Nel provvedimento che il Garante per la protezione dei dati personali aveva adottato nei confronti di ChatGPT a marzo 2023 lo stesso aveva evidenziato alcune problematiche, tra cui assumono rilevanza particolare quella dell’assenza di un’idonea base giuridica per il trattamento dei dati personali a scopo di addestramento del modello e il mancato rispetto del principio di esattezza dei dati di cui all’art. 5 del GDPR, dato che in alcuni casi i modelli generativi forniscono output con informazioni inesatte su persone specifiche.

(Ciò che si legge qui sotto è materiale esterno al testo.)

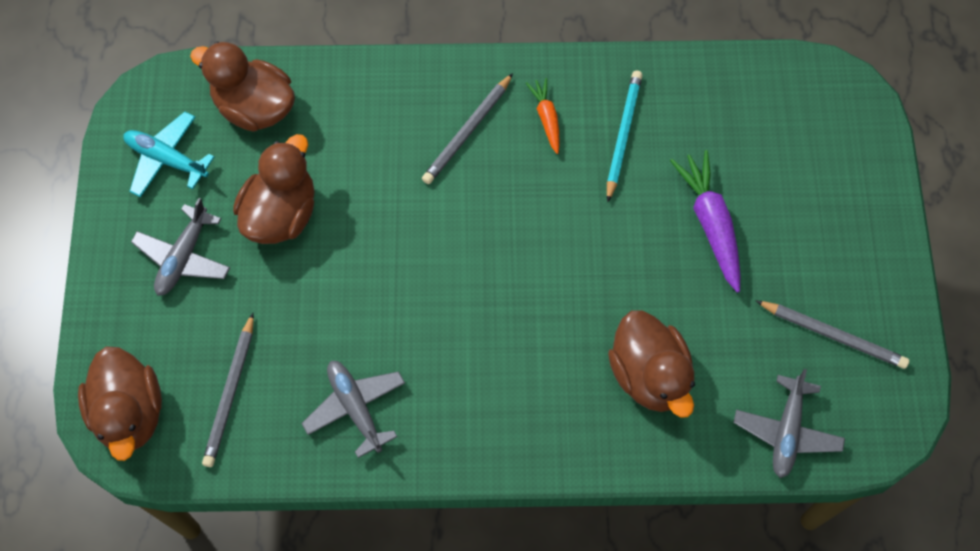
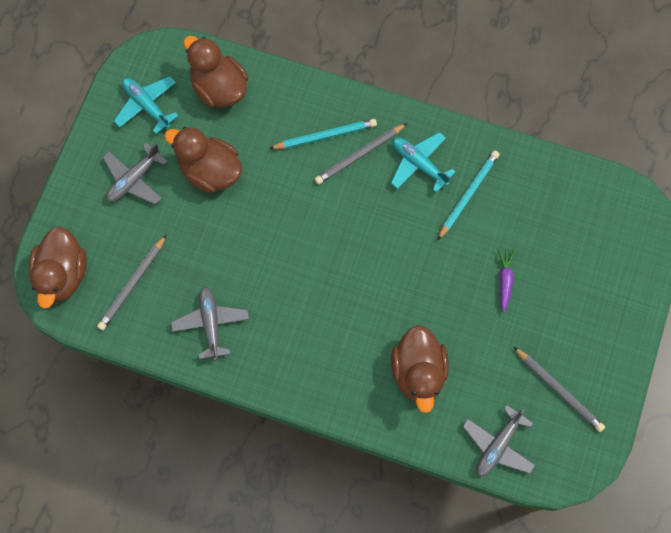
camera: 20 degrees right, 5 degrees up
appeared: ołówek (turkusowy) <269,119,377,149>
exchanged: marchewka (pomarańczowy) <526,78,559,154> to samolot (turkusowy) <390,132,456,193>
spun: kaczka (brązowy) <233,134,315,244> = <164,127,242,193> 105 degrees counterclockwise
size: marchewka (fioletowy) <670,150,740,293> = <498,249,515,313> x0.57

Il tema ha assunto rilevanza in Europa, e l’European Data Protection Board ha costituito una task force al proprio interno proprio al fine di affrontarlo in maniera adeguata.
Sicuramente in Unione Europea è stata sin dall’origine sottolineata la delicatezza e l’importanza dei dati nell’addestramento di tali sistemi, soprattutto cercando di incentivare la creazione di banche dati pubbliche europee (si veda il Data Governance Act) eliminando così il gap che esiste in Europa circa la disponibilità di informazioni da utilizzare per addestrare sistemi di intelligenza artificiale.
Rendere disponibili tali dati ai soggetti privati che implementano soluzioni di intelligenza artificiale incentiverebbe tali attività, dato che i sistemi di machine learning devono processare ingenti quantitativi di informazioni per poter essere opportunamente istruiti. Però rendere accessibili pubblicamente tali dati, senza opportune misure e cautele, potrebbe avere delle conseguenze negative sulle persone. Si pensi ai dati sanitari, che potrebbero essere utilizzati per sviluppare sistemi di intelligenza artificiale in campo medico per la prevenzione delle malattie (già oggi realizzati), ma al contempo utilizzati per altre finalità, ad esempio per negare l’accesso a posti di lavoro o per negare coperture assicurative.
Siamo convinti che l’Europa potrà assumere un ruolo importante nel settore dell’intelligenza artificiale se rimarrà fedele ai principi etici ed umanistici su cui si fonda, fornendo l’esempio di come la tecnologia debba porsi al servizio delle persone, in un’ottica, si ripete, “umano-centrica”.